Amazon has set the tone for the Internet in terms of fast, quick, and free shipping. It’s important to look at shipping strategically. Analyzing transactional data will lead to a strategic policy regarding minimum shipping thresholds on websites or services.

These policies should be data-driven and designed to increase the average spend on a website. Setting minimum shipping thresholds to strategically increase the amount of product or value added to a basket can lead to huge revenue gains. When done correctly, this is not noticeable to the customer. This process requires analyzing a heavy amount of data including shipping data and customer-related data like transactional information and order behaviour. This information is then leveraged to adjust pricing recommendations around minimum shipping thresholds.

Promotions and Stock

It’s important to remain customer-centric and look at products to see how people react to related promotions. Our teams leverage data to determine price elasticities and whether a product will react well to a promotion or promotional event. In terms of large events like Boxing Day and Black Friday, the data we collect can be used to advise just how much stock a store should have on hand. Stocking on certain products needs to be done strategically and planned well in advance.

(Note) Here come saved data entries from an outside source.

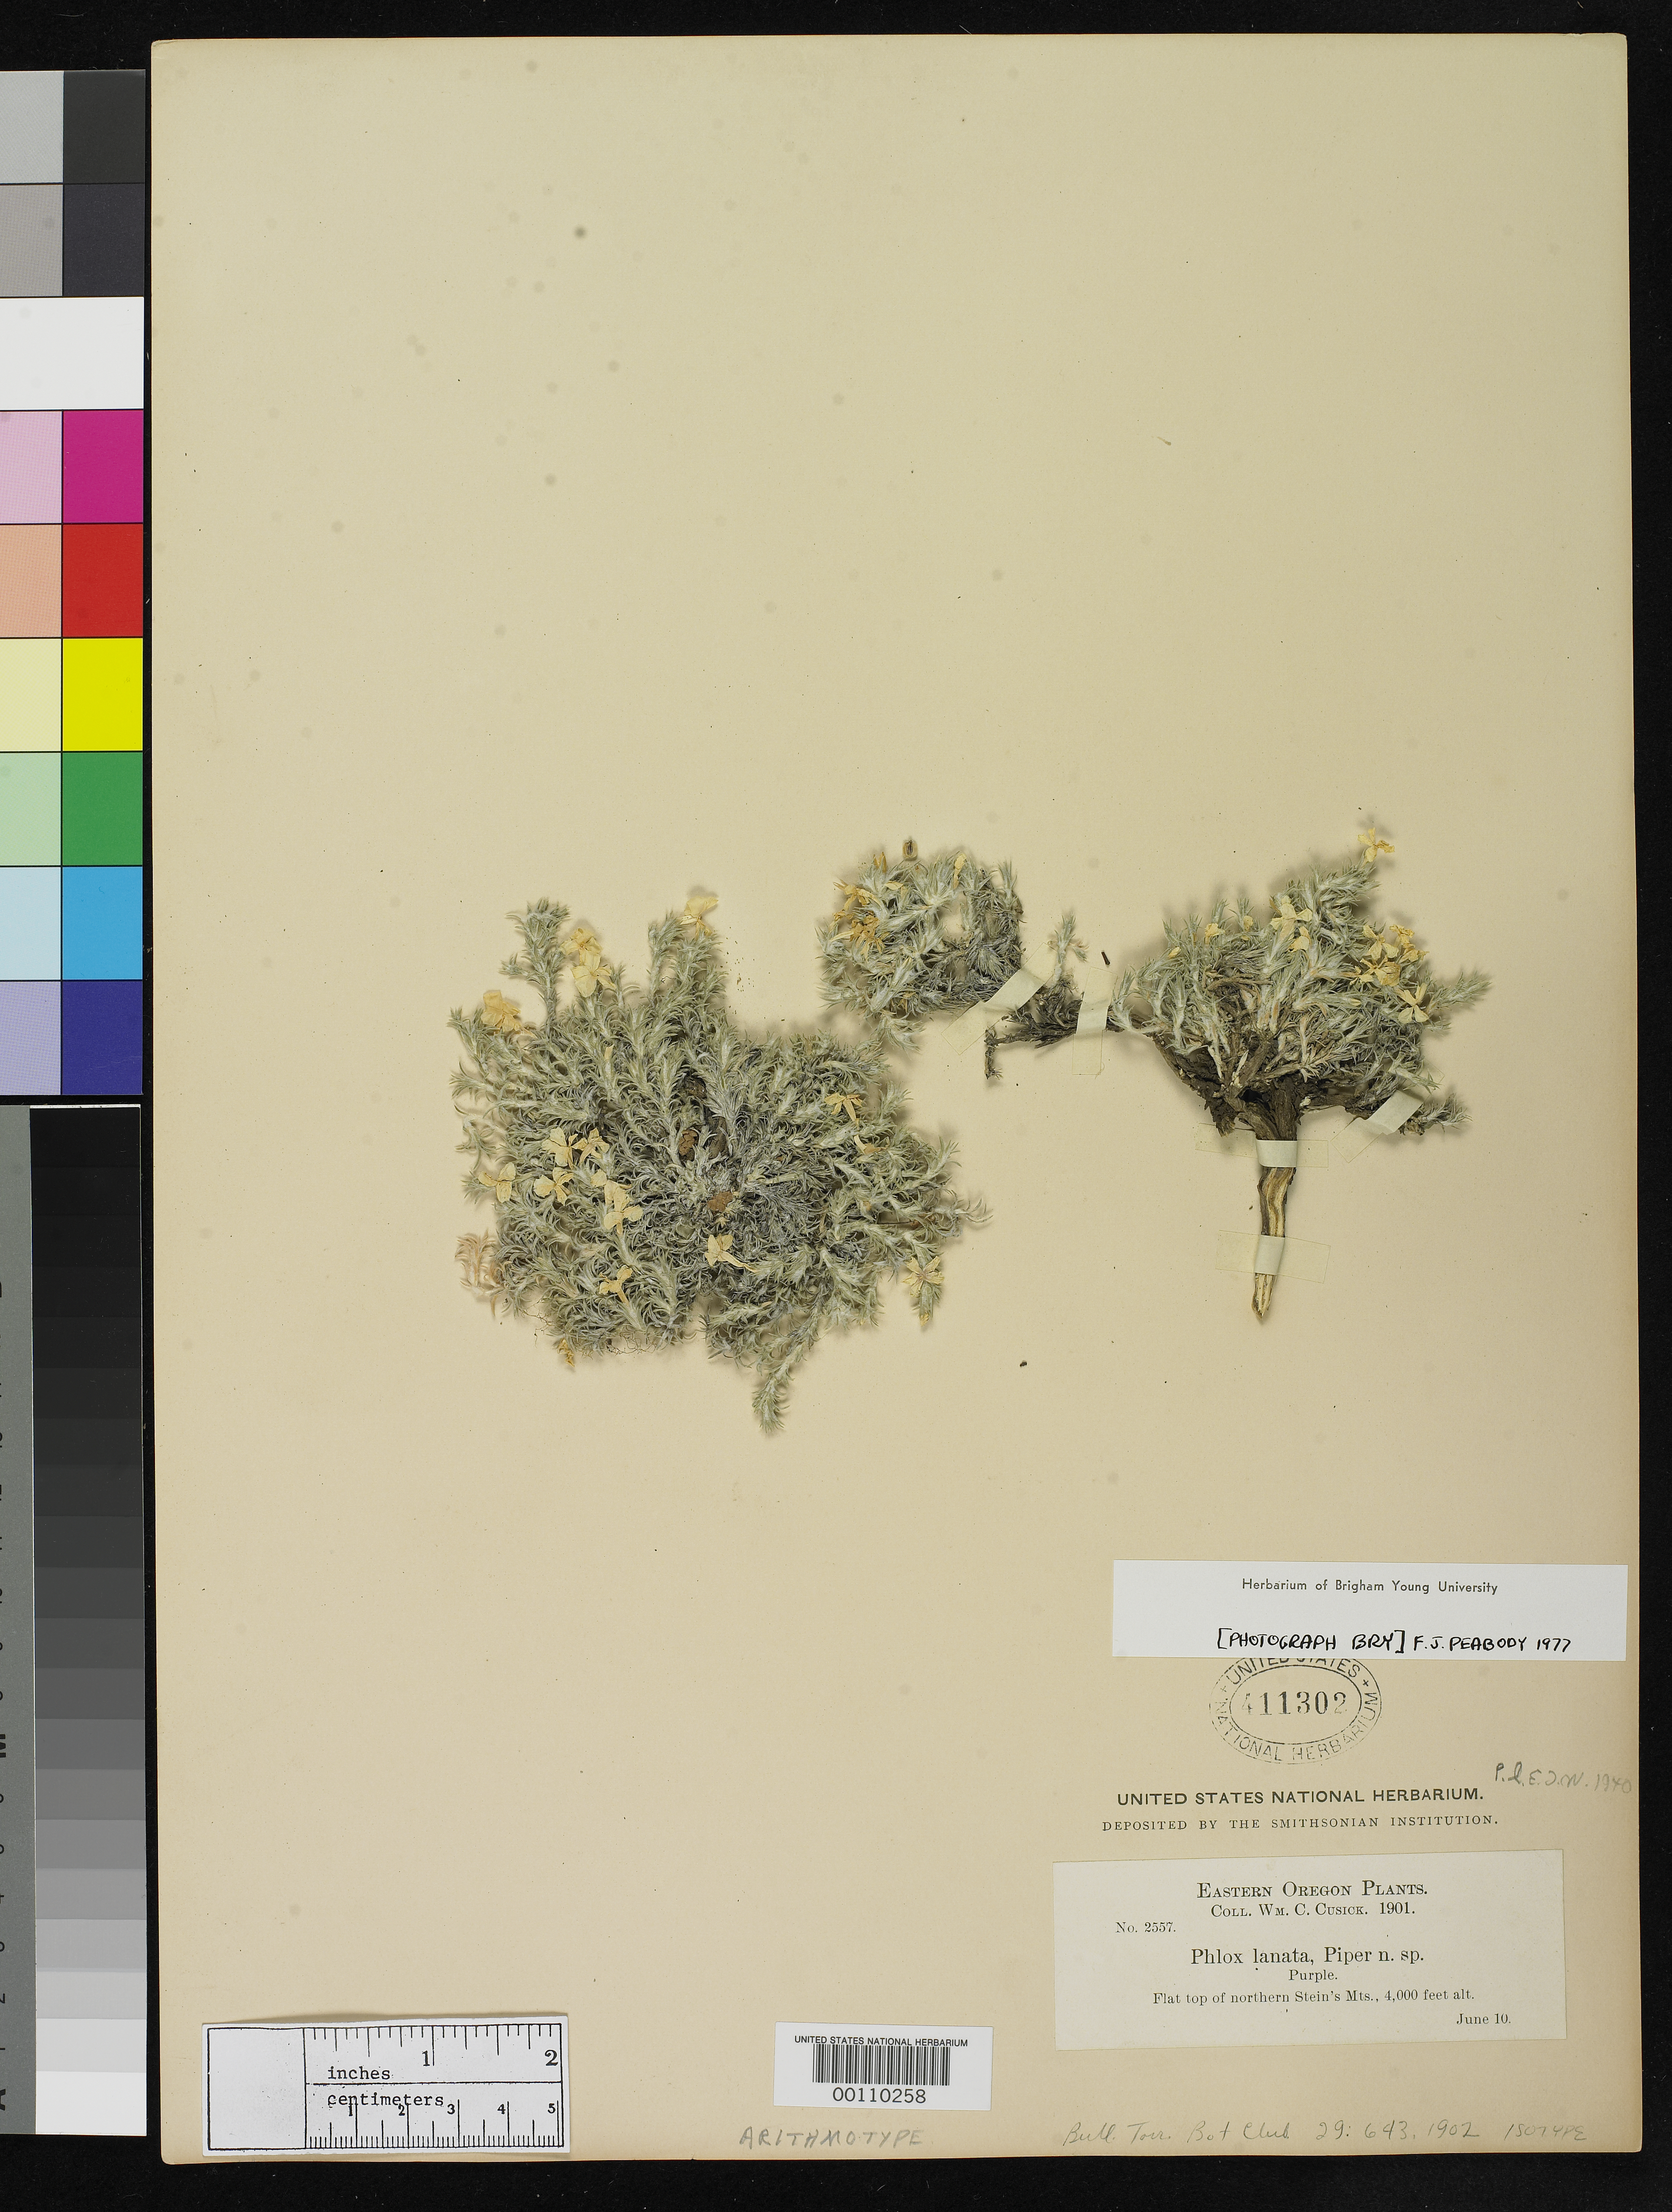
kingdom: Plantae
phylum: Tracheophyta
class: Magnoliopsida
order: Ericales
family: Polemoniaceae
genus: Phlox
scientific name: Phlox lanata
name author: Piper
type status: Isotype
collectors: W. C. Cusick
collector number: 2557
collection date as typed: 10 Jun 1901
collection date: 1901-06-10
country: United States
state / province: Oregon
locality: Stein's Mt.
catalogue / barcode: US 411302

  1. Data-Driven Recommendation Engines

In the realm of eCommerce, part of our core pricing capabilities includes understanding what other items people add to their basket before checking out. With this information, we can build association rules between products. Looking at thousands of transactions we can see what products are purchased in combination and use this information to build data-driven recommendation engines. With recommendation windows that are driven by data, companies are better able to upsell, cross-sell and most importantly, give their customers a better online experience.

  1. Organized Data

Most clients really don’t have the expertise to determine if the data they’re receiving is clean, nor do they know how to clean the data so that it can produce accurate and reliable insights. Too often we see clients who have invested in extract, transfer, and load tools that collect data, but that information becomes a jumbled mess that can’t be used. Our team meticulously cleans up that data and files it so that statistical modeling can be conducted, and insights gleaned.

A Customized, Experienced Approach

Every project is different. Experienced teams that internally share their learnings and knowledge across a wide variety of industries are better equipped to provide superior results. We believe that with experience comes pattern recognition, which helps us solve problems and create innovative solutions very quickly.

At Iris Pricing Solutions, our price optimization approach is better than what’s in the market because it is designed to tie all forms of data together really well to provide more robust, realistic, and accurate insights. It’s also custom-tailored to each client, and that customized approach is critical to increasing revenue that translates to positive bottom-line growth.